I – O cérebro apresenta estratégias para preservar funções, ou algum tipo de configuração na qual
determinadas lesões não afetam o funcionamento psíquico.

PORQUE

II – Apesar de haver, no cérebro humano, regiões neuroanatômicas associadas a funções fisiológicas


e motoras específicas, este órgão apresenta expressiva plasticidade em relação ao funcionamento
psíquico, sem funções psicológicas localizadas.

A respeito dessas afirmativas, assinale a alternativa que apresenta a opção correta.

A) As afirmativas I e II são proposições verdadeiras e a II é uma justificativa correta da I.

B) As afirmativas I e II são proposições verdadeiras, mas a II não é uma justificativa correta da I.

C) A afirmativa I é uma proposição verdadeira e a II é uma proposição falsa.

D) A afirmativa I é uma proposição falsa e a II é uma proposição verdadeira.

E) As afirmativas I e II são proposições falsas.

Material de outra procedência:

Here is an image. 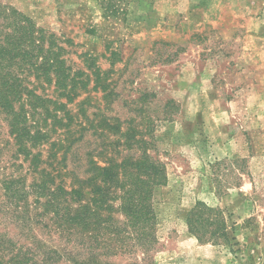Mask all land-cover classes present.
I'll list each match as a JSON object with an SVG mask.
<instances>
[{"label": "rangeland", "instance_id": "1", "mask_svg": "<svg viewBox=\"0 0 264 264\" xmlns=\"http://www.w3.org/2000/svg\"><path fill=\"white\" fill-rule=\"evenodd\" d=\"M0 5L13 6L37 29L59 37L74 69L84 71L86 53L97 57L108 85L101 92L91 84L68 106L75 116L71 132L59 129L39 147L48 160L43 166L51 170L54 163V174L61 171L58 182L74 183L71 171L86 177L88 160L100 166L110 159L121 162L127 149L120 133L143 137L150 156L166 168L167 182L151 198L158 244L149 259L142 261L140 252L117 253L100 257V264H264V0H0ZM46 93L51 97L52 88ZM60 139L62 147L52 149ZM12 142L0 113V248L9 236L25 245L34 241L22 237L28 230L23 218L9 215L4 179L23 175L28 188L37 178ZM36 196L24 206L32 209ZM198 202L223 211L228 244L202 243L189 232L187 216ZM33 227L29 237L61 253L54 264L88 259L77 243L67 255L65 242Z\"/></svg>", "mask_w": 264, "mask_h": 264}, {"label": "trees", "instance_id": "2", "mask_svg": "<svg viewBox=\"0 0 264 264\" xmlns=\"http://www.w3.org/2000/svg\"><path fill=\"white\" fill-rule=\"evenodd\" d=\"M68 53L59 37L37 29L13 6L0 5V113L8 123L18 156L29 163V171L37 176L28 188L23 175L11 174L4 179L9 215L16 221L23 218L21 223L28 230L22 237L34 241L25 245L10 236L9 240L4 239L0 264H54L61 258L59 251L44 249L36 242L35 235L29 237L35 230L33 226L65 242L61 250L67 255L72 254L76 243L80 245L88 257L80 264H100L102 256L138 252L141 260L147 261L158 244L151 198L154 190L167 182L166 168L150 156L148 141L138 139L136 133H120L127 149L122 161L110 159L100 166L88 160L87 176L79 178L71 171L74 183L69 187L57 181L61 171L54 174V163L51 170L43 166L48 160L44 161L39 147L59 129L71 132L75 116L68 106L91 84L101 92L108 89L97 57L86 53L83 71L68 62ZM51 88L50 97L46 91ZM62 145L63 139L54 141L52 149ZM52 149L49 155L57 161ZM66 158L64 154L62 160ZM32 193L37 196L30 209L23 203L29 201ZM115 202L119 205L115 206ZM117 212L122 219L114 216ZM187 226L202 243L223 245L231 240L223 211L203 202L189 212Z\"/></svg>", "mask_w": 264, "mask_h": 264}]
</instances>
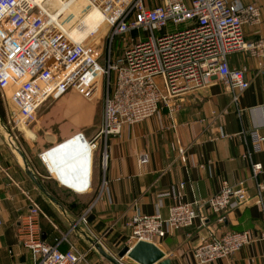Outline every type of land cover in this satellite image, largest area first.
Listing matches in <instances>:
<instances>
[{"label": "crops", "instance_id": "obj_1", "mask_svg": "<svg viewBox=\"0 0 264 264\" xmlns=\"http://www.w3.org/2000/svg\"><path fill=\"white\" fill-rule=\"evenodd\" d=\"M52 1L56 9L64 8L67 2ZM257 3L260 21L242 26L247 40L264 37V0ZM64 10L72 40L91 37L97 41L102 36L103 14L98 8L77 0ZM227 62L246 68L247 87L239 92L236 107L220 80L209 76L203 86L172 97L171 107L161 105L156 114L123 125L117 134L109 135L102 167L95 150L90 168L84 155L100 115L98 75L92 78L87 96L69 91L49 99L27 123L17 122L18 107L8 96H0V264L31 263L16 234L18 220L30 202L43 214L39 222L46 243L59 241L60 250L73 245L85 252L91 264H112L98 253L94 241L114 256L124 245L128 232L125 222L133 211L165 215L175 202L201 201L215 193L222 180L231 186L242 182L245 201L226 209L221 221L204 207H195L205 216L204 225L195 221L191 227L167 233L155 244L170 264H194L191 250L208 231H247L253 240L206 264H264V238L259 237L264 227V139L252 154V160L261 164L254 178L242 157L250 130L256 128L264 138V68L258 70L255 59L244 52L228 54ZM5 124L13 131H7ZM76 132L82 134L84 142L68 137ZM18 137L26 142L28 153L17 145ZM178 148L183 149V155H178ZM73 153L75 156L67 160V154ZM142 153L147 154V162L139 165L137 158ZM27 169L55 202L39 190ZM179 182L183 183L181 188ZM257 183L262 186L258 204L254 202ZM87 208L82 222L79 218ZM120 261L135 264L125 256Z\"/></svg>", "mask_w": 264, "mask_h": 264}, {"label": "built area", "instance_id": "obj_2", "mask_svg": "<svg viewBox=\"0 0 264 264\" xmlns=\"http://www.w3.org/2000/svg\"><path fill=\"white\" fill-rule=\"evenodd\" d=\"M76 1L67 0L64 8ZM82 1L103 14L102 35L108 41L105 52L88 50L85 38L72 40L65 26L68 15L64 8L56 9L52 0H0V96H7L9 91L18 107L17 122L27 123L49 99L69 91L87 96L92 78L98 75L100 115L95 133L87 141L89 168L98 141L103 142L102 167L109 135L117 134L123 125L130 126L156 114L161 105L171 107L172 97L203 86L209 76L220 80L236 107L239 92L247 87L246 68L229 66L228 54L244 52L255 59L258 70L264 68V37L247 40L242 34L243 25L260 21L257 0ZM117 36L123 37L122 43L113 49ZM247 134L249 144L242 157L254 178L261 164L252 160V154L259 150L264 138L256 128ZM78 135L82 136L76 132L68 137ZM177 152L183 155L184 151L178 148ZM146 162L147 154H140L137 163ZM182 186L179 182L178 187ZM256 186L254 202L258 204L262 186ZM245 199L242 182L231 186L222 180L215 193L201 201L175 202L167 207L165 215L133 211L125 222L128 232L124 245L130 247L138 240L155 244L167 233L191 227L195 221L204 225L205 216L198 213V206L221 221L226 209ZM87 211L88 208L79 218L82 222ZM42 215L38 205L30 202L18 220L17 239L29 252L30 264H91L85 252L73 245L60 250L59 241L46 243L41 237ZM259 237L264 238V227ZM251 240L247 231L210 230L191 250V256L194 264H206L229 256Z\"/></svg>", "mask_w": 264, "mask_h": 264}, {"label": "water", "instance_id": "obj_3", "mask_svg": "<svg viewBox=\"0 0 264 264\" xmlns=\"http://www.w3.org/2000/svg\"><path fill=\"white\" fill-rule=\"evenodd\" d=\"M78 138L84 142V139L81 135H78ZM74 156V153L67 154V160L72 159ZM24 166L26 167L25 163ZM26 172L28 176L35 182L39 190L47 198L55 202L52 197L44 190L41 184L35 179L33 173L28 169ZM94 247L103 258L107 259L112 264H123L120 259L124 256L135 264H170V260L164 256V253L159 247H157L152 242L144 240H138L130 247L126 245L121 246L114 256L106 252V250H104L97 241H94Z\"/></svg>", "mask_w": 264, "mask_h": 264}, {"label": "rangeland", "instance_id": "obj_4", "mask_svg": "<svg viewBox=\"0 0 264 264\" xmlns=\"http://www.w3.org/2000/svg\"><path fill=\"white\" fill-rule=\"evenodd\" d=\"M103 31H104V28H103ZM122 38H123L122 36H117L114 38L113 43H112L113 49L119 48L121 46ZM83 43L88 50H91L95 54L98 52H105V50L108 47L107 38L103 35L101 37H99L97 39V41H94L93 38H91V37H86L83 40ZM6 93H7V96L12 100V98L10 96V92L7 91ZM5 125H6L7 131L11 132L12 126L10 127L9 124H5ZM18 142H19V144L16 142L17 145L24 151V153H26V152L28 153V147H27L26 142L23 141L21 137H18ZM102 150H103V142H102V140H100V141H98V143L96 145V149H95V151L98 153V156H99L98 157L99 158V167H100V162H101L100 157H101ZM27 155H29V154H27ZM114 255H115V253H114Z\"/></svg>", "mask_w": 264, "mask_h": 264}, {"label": "bare ground", "instance_id": "obj_5", "mask_svg": "<svg viewBox=\"0 0 264 264\" xmlns=\"http://www.w3.org/2000/svg\"><path fill=\"white\" fill-rule=\"evenodd\" d=\"M88 144H86V151H85V153H84V155H86V156H88Z\"/></svg>", "mask_w": 264, "mask_h": 264}, {"label": "trees", "instance_id": "obj_6", "mask_svg": "<svg viewBox=\"0 0 264 264\" xmlns=\"http://www.w3.org/2000/svg\"><path fill=\"white\" fill-rule=\"evenodd\" d=\"M0 116L3 117L1 109H0Z\"/></svg>", "mask_w": 264, "mask_h": 264}]
</instances>
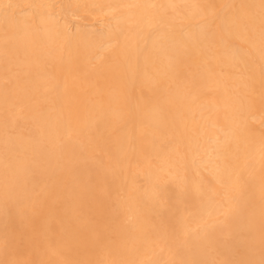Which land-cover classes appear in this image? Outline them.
I'll list each match as a JSON object with an SVG mask.
<instances>
[{
  "label": "bare ground",
  "instance_id": "1",
  "mask_svg": "<svg viewBox=\"0 0 264 264\" xmlns=\"http://www.w3.org/2000/svg\"><path fill=\"white\" fill-rule=\"evenodd\" d=\"M0 264H264V0H0Z\"/></svg>",
  "mask_w": 264,
  "mask_h": 264
}]
</instances>
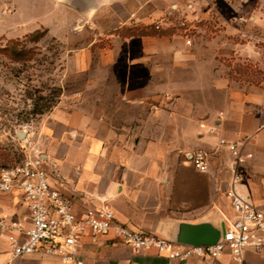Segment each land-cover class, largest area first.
Masks as SVG:
<instances>
[{"label": "crops", "instance_id": "crops-1", "mask_svg": "<svg viewBox=\"0 0 264 264\" xmlns=\"http://www.w3.org/2000/svg\"><path fill=\"white\" fill-rule=\"evenodd\" d=\"M71 1L82 8L56 0L69 14L66 28L79 31L87 25L94 32L87 46L71 55L73 79H88L72 90L70 102L61 101L47 126L44 147L54 140L56 147H38L51 182L63 196L79 210L107 200L118 221L163 238H175L180 222L219 226L221 216L234 215L226 195L232 155L227 148L215 150L218 137H224L252 153L241 165L237 189L264 211V84L240 83L223 64L234 56L260 61L263 53L255 41L259 34L246 31L238 18L212 24L206 7L197 11L201 20L196 25L213 30V35L201 34L187 44L170 22L161 31L152 27L170 7H181L193 18L194 0ZM259 23L264 27V20ZM125 29L145 32L127 35ZM103 35L107 39L100 46ZM243 35L249 39L238 40ZM163 59L170 62L167 71ZM148 75L149 82L139 81ZM162 75L172 76L176 86L190 92L180 97L181 91H173L177 102L187 100L185 112L154 111L157 104L149 101L169 89L160 81ZM174 102L165 105L176 108ZM212 125L217 133L210 132ZM88 139L104 141V146ZM195 149L209 152L207 171L188 161ZM50 162L56 164L55 173ZM0 213L16 218L27 208L17 193L0 194ZM17 236L0 229V264H60L59 256L42 251L14 256L11 240ZM80 255L84 264H233L229 250L219 257L169 258L153 249L135 250L113 233L84 235ZM243 264H264V249L246 248Z\"/></svg>", "mask_w": 264, "mask_h": 264}, {"label": "rangeland", "instance_id": "rangeland-1", "mask_svg": "<svg viewBox=\"0 0 264 264\" xmlns=\"http://www.w3.org/2000/svg\"><path fill=\"white\" fill-rule=\"evenodd\" d=\"M194 5H197V9L192 12L195 14L193 18L186 16L187 11L181 12V7H170V11L156 21L161 25L172 23L171 27L185 40V27H179L184 21L189 28L187 35L192 43L194 37L201 34L211 36L214 33L213 30L196 25L197 21L201 20V16H196L197 11L210 8L208 19L215 25L227 19L236 21L238 18L237 23L239 22L246 31L249 29L259 34L255 41L263 53L262 59L255 62L234 56L224 60L223 64L225 67L229 66L233 78L240 83L247 80L239 77L235 70L251 64L253 69L260 70L256 79L264 84V27L259 23L264 20V0H194ZM68 15L65 7L56 3V0H0V167L18 162L26 147L36 146L45 150L51 146L56 147L55 140L53 144L44 147L45 142L47 144L45 131L49 123L53 122L52 116L61 101L68 99L70 102L72 90L83 85V80L88 79L87 76L83 79H73L71 55L77 48L87 46L94 37V32L87 25L79 31L66 28L70 21ZM35 30L40 31L38 38H29ZM99 38V45L104 46L106 36ZM247 38L243 35L238 40L244 41ZM12 41L17 43L11 45ZM8 46L22 51L21 54L7 51ZM162 62L163 71H167L169 60L163 59ZM141 72L145 74V71ZM159 79L168 84L169 86H166L169 89L160 92L157 100L149 101L157 106L153 108L148 104V109L153 108L156 111L160 107L166 110L163 112L165 115H169L170 110L185 112L183 105L187 100L177 102L173 91H181L182 93L178 94L180 97L188 96L190 92L185 91L182 85L176 86L178 81L173 80L172 76L162 75ZM150 80L149 75L139 79L141 82ZM168 101H176L177 103H174L178 106L168 108L165 105ZM19 133H23L22 137ZM95 142L104 146V141H89L91 144ZM181 154L184 156V153ZM49 164L55 173L56 164Z\"/></svg>", "mask_w": 264, "mask_h": 264}, {"label": "built area", "instance_id": "built-area-1", "mask_svg": "<svg viewBox=\"0 0 264 264\" xmlns=\"http://www.w3.org/2000/svg\"><path fill=\"white\" fill-rule=\"evenodd\" d=\"M185 24L183 21L185 40L191 44ZM155 26H161L159 21H155ZM209 130L218 131L215 125ZM224 148L232 155L231 185L226 195L234 215L225 219L224 237L217 243L186 245L130 227L118 221L107 200L77 209L51 182L43 152L36 146L26 147L23 157L15 164L0 167V194L17 193L27 208V213L16 218L0 213V229L18 233L11 240L14 256L42 251L59 256L60 264H84L80 255L82 237L88 234L95 238L106 233H113L135 250L153 249L169 258L219 257L229 250L233 264H243L246 248L264 249V211L247 193L237 189L242 180L241 165L252 153L243 152L236 141L218 137L215 150ZM188 161L195 169L207 171L210 154L204 149H195Z\"/></svg>", "mask_w": 264, "mask_h": 264}, {"label": "water", "instance_id": "water-1", "mask_svg": "<svg viewBox=\"0 0 264 264\" xmlns=\"http://www.w3.org/2000/svg\"><path fill=\"white\" fill-rule=\"evenodd\" d=\"M69 3L78 8H82V6L75 3V1L70 0ZM19 135L22 137L23 133H19ZM189 155L190 153L188 156ZM225 230L226 221L222 216L219 226L214 225L210 221H202L198 223L180 222L176 237L165 239L186 245L214 244L221 241L224 237Z\"/></svg>", "mask_w": 264, "mask_h": 264}, {"label": "trees", "instance_id": "trees-1", "mask_svg": "<svg viewBox=\"0 0 264 264\" xmlns=\"http://www.w3.org/2000/svg\"><path fill=\"white\" fill-rule=\"evenodd\" d=\"M180 28H183L184 26L179 25ZM152 29H154L155 31H161L164 28H162L161 26L156 27L155 24L153 25ZM145 31L143 29H139V31H135L134 29H125L124 31H122L123 34H127V35H132V34H143ZM40 34V31L35 30L34 32H32L28 37L29 38H34L37 39L38 36ZM16 41H12L11 45L16 44ZM6 50L10 51L11 53H17V54H21L22 51L16 50L13 46H8L6 47ZM235 72L237 74H239V77H242V79H246L247 81H250L252 83L255 84H262L263 81L257 80V74L260 73L259 69H253L251 64L246 65L245 68H239L236 69ZM230 75L232 76V71H230ZM233 77V76H232Z\"/></svg>", "mask_w": 264, "mask_h": 264}]
</instances>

Resposta correta: alternativa C.

Análise das afirmativas

I – Afirmativa correta.

Justificativa: embora haja no cérebro humano regiões neuroanatômicas associadas às funções


psíquicas, fisiológicas e motoras específicas, em alguns casos de lesões corticais, o órgão apresenta
plasticidade neuronal suficiente para a preservação das funções psíquicas, estando por esse motivo
correta a afirmativa I.

II – Afirmativa incorreta.

Justificativa: embora seja verdadeiro afirmar que há regiões neuroanatômicas associadas a funções
fisiológicas e motoras específicas, bem como que há certa plasticidade do cérebro para a manutenção
do funcionamento psíquico no caso de algumas lesões, é falso afirmar que haja expressiva plasticidade
em relação ao funcionamento psíquico, visto haver correspondências entre as funções psíquicas e
determinadas regiões cerebrais. Além de incorreta em sua formulação, a afirmativa II não apresenta
uma justificativa pertinente em relação à afirmativa I.